SOURCE MATERIAL below:
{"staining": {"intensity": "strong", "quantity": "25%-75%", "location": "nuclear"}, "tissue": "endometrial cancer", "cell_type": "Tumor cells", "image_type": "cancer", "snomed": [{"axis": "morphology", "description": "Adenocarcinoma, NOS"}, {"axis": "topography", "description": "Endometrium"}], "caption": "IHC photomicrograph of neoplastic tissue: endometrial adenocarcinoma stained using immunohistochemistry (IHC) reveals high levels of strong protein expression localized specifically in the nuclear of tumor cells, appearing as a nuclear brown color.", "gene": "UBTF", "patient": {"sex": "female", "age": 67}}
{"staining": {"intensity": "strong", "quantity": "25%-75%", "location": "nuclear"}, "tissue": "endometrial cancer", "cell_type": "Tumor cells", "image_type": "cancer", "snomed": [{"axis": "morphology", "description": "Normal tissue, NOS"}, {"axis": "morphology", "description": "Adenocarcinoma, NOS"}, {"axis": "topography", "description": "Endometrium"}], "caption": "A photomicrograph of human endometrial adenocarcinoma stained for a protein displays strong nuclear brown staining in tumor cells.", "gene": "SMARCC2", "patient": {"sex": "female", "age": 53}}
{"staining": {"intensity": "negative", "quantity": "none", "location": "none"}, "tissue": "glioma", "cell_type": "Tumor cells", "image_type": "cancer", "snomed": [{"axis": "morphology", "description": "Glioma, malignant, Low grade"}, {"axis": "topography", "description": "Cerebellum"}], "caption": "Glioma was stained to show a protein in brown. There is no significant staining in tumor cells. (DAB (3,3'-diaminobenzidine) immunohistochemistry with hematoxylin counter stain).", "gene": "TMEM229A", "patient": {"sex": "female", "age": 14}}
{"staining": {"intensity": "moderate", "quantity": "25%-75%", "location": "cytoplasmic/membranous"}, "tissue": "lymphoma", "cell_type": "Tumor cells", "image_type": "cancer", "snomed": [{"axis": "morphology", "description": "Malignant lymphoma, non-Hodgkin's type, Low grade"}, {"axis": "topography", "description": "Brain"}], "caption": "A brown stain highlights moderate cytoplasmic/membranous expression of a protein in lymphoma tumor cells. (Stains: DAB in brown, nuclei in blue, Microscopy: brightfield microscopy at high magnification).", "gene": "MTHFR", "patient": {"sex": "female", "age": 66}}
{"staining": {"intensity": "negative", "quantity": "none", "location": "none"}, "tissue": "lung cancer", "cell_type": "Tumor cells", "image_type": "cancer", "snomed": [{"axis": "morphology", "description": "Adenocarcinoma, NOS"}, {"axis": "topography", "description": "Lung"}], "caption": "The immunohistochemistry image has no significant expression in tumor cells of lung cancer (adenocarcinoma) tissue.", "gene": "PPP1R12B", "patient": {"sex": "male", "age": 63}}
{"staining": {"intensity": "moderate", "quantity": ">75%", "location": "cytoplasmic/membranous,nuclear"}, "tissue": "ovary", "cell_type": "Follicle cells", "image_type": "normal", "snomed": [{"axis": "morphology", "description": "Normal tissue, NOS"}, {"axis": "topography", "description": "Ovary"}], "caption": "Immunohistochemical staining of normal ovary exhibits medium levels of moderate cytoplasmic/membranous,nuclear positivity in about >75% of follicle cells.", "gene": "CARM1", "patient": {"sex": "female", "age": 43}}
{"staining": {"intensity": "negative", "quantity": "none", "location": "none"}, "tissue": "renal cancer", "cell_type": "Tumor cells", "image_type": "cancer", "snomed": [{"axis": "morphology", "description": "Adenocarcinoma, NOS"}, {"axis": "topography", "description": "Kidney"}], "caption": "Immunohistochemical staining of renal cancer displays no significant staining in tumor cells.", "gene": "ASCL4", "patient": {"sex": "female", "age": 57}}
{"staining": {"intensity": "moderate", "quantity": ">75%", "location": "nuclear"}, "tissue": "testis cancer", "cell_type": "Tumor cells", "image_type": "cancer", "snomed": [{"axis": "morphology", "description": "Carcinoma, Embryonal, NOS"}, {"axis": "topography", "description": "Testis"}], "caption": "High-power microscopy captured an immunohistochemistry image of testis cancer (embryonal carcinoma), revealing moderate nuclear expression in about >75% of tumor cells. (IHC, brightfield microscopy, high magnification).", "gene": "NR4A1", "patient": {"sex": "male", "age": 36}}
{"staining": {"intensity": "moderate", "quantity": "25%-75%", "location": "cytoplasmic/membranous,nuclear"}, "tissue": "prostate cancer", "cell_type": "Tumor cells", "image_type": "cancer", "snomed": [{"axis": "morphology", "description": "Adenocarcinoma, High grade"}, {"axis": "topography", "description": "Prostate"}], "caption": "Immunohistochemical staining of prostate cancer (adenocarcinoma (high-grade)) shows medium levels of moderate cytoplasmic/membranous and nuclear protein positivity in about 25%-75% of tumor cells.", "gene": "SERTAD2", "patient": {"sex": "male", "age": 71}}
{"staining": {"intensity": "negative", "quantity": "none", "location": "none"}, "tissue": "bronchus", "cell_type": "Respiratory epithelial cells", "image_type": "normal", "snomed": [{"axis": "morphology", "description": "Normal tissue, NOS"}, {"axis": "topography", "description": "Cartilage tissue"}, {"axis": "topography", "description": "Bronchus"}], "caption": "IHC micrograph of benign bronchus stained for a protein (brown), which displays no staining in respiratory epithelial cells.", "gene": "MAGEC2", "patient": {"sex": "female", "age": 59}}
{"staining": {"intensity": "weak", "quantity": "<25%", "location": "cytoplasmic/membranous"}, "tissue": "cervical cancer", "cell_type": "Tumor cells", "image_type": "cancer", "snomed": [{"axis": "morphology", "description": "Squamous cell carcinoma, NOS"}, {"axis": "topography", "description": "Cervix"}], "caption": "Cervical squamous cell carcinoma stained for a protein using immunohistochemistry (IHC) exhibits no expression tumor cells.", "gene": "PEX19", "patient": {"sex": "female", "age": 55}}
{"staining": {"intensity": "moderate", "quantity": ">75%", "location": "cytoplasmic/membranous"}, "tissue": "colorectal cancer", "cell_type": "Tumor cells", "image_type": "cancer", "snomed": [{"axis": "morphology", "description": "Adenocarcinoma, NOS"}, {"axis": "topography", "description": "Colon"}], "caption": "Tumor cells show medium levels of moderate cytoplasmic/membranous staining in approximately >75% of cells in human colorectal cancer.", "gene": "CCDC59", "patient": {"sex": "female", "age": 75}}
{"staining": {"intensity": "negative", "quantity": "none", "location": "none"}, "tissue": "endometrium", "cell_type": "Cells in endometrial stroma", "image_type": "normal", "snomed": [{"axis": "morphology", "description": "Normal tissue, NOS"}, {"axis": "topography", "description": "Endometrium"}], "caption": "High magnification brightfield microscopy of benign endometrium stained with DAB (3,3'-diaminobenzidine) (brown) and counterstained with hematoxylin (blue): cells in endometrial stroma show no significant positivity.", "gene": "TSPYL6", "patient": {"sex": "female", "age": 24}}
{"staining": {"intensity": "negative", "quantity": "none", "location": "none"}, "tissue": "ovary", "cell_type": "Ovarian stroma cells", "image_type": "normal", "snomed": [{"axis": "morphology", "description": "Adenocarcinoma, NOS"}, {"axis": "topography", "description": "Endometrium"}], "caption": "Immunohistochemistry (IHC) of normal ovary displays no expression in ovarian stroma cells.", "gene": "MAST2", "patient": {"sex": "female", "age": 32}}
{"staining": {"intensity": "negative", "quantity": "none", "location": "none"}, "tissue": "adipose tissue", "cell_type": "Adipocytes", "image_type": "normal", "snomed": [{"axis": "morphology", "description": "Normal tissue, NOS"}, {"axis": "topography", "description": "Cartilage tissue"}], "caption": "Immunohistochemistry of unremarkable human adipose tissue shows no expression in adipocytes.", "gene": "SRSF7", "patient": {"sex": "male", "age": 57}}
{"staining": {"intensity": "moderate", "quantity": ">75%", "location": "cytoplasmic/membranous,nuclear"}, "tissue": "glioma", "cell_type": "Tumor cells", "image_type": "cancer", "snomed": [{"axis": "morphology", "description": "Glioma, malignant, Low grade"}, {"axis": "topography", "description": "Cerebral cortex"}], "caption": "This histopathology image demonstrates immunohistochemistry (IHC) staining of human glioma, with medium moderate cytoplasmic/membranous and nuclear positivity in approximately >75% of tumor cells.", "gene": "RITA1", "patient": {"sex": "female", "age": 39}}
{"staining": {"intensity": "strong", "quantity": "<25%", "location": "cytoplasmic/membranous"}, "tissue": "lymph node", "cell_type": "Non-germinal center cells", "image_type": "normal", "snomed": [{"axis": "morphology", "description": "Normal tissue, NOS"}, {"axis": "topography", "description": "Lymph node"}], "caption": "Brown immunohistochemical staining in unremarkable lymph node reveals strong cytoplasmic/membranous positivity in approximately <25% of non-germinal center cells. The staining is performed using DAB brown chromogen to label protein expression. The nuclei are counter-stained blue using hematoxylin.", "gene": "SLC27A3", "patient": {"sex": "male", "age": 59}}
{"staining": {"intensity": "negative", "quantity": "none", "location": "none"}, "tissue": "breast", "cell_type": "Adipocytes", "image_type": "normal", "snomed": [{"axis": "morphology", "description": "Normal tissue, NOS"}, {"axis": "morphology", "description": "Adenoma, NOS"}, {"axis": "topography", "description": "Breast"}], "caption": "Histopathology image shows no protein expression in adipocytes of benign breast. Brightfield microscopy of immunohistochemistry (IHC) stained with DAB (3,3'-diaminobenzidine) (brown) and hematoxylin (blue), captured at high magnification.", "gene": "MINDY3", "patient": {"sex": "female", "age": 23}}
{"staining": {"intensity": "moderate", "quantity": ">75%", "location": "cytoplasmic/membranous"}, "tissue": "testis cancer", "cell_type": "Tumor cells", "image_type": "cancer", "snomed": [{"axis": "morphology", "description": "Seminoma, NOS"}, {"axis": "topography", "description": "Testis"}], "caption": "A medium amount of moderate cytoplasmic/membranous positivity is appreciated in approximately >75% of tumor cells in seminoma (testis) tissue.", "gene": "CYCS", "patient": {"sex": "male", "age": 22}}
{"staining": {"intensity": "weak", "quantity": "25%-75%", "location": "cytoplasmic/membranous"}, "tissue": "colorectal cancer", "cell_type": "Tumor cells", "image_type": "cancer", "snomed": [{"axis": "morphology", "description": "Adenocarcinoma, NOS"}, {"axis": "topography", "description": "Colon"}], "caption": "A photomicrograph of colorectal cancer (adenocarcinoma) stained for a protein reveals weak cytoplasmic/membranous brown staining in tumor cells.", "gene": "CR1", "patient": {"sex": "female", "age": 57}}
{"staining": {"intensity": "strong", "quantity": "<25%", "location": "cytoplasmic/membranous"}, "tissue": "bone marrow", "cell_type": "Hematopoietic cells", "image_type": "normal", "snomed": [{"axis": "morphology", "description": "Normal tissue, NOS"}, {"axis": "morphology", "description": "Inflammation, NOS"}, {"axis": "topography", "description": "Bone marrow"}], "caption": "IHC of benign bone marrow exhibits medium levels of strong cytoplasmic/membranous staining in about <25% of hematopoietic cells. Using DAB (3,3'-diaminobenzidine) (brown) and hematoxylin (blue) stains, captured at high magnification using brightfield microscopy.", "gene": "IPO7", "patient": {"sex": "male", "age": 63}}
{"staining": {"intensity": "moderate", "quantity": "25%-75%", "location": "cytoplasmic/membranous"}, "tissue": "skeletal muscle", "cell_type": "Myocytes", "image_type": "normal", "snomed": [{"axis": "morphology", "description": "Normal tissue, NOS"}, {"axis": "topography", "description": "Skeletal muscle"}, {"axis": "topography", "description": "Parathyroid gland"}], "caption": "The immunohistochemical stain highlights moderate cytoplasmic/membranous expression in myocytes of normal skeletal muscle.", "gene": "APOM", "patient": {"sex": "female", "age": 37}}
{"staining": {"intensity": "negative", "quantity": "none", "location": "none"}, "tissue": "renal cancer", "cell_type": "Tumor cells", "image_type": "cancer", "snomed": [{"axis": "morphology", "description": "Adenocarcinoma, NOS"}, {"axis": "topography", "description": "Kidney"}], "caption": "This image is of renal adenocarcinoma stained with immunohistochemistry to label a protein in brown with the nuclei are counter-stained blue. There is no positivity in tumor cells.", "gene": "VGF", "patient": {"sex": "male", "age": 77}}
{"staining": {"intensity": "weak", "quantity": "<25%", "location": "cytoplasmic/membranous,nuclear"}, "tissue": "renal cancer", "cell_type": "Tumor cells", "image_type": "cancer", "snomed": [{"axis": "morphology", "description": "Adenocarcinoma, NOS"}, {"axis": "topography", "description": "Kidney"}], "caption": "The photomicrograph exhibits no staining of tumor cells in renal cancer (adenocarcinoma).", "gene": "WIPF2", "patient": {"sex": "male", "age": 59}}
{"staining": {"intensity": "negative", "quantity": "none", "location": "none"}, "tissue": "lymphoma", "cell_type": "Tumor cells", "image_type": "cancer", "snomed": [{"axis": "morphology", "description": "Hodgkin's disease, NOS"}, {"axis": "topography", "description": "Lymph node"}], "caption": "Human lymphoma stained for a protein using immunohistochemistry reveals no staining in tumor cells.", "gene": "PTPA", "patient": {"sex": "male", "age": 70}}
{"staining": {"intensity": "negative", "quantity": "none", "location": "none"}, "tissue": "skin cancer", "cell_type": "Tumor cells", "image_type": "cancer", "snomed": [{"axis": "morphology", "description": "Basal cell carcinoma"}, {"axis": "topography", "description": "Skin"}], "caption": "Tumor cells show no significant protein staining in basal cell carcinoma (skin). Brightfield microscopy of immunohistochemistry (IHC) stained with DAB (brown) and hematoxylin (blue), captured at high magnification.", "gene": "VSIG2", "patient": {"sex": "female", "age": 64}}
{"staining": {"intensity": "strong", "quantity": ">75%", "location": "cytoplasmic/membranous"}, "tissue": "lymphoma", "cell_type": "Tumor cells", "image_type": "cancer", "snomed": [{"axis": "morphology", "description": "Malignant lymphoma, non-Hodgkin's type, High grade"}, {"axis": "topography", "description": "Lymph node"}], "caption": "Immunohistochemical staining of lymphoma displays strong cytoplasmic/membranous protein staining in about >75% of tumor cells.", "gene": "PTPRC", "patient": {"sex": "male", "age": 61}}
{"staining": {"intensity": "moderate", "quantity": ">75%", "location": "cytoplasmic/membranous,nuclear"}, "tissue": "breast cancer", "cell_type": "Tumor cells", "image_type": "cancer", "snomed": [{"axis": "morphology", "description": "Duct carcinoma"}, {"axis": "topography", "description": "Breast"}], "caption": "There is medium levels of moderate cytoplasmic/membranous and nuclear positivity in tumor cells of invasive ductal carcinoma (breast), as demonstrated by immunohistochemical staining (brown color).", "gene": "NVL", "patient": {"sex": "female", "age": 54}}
End of SOURCE MATERIAL.
■ WORK TASK:
Show all of the lines above in which "stroma" is present.

■ PROBLEM SOLUTION:
{"staining": {"intensity": "negative", "quantity": "none", "location": "none"}, "tissue": "endometrium", "cell_type": "Cells in endometrial stroma", "image_type": "normal", "snomed": [{"axis": "morphology", "description": "Normal tissue, NOS"}, {"axis": "topography", "description": "Endometrium"}], "caption": "High magnification brightfield microscopy of benign endometrium stained with DAB (3,3'-diaminobenzidine) (brown) and counterstained with hematoxylin (blue): cells in endometrial stroma show no significant positivity.", "gene": "TSPYL6", "patient": {"sex": "female", "age": 24}}
{"staining": {"intensity": "negative", "quantity": "none", "location": "none"}, "tissue": "ovary", "cell_type": "Ovarian stroma cells", "image_type": "normal", "snomed": [{"axis": "morphology", "description": "Adenocarcinoma, NOS"}, {"axis": "topography", "description": "Endometrium"}], "caption": "Immunohistochemistry (IHC) of normal ovary displays no expression in ovarian stroma cells.", "gene": "MAST2", "patient": {"sex": "female", "age": 32}}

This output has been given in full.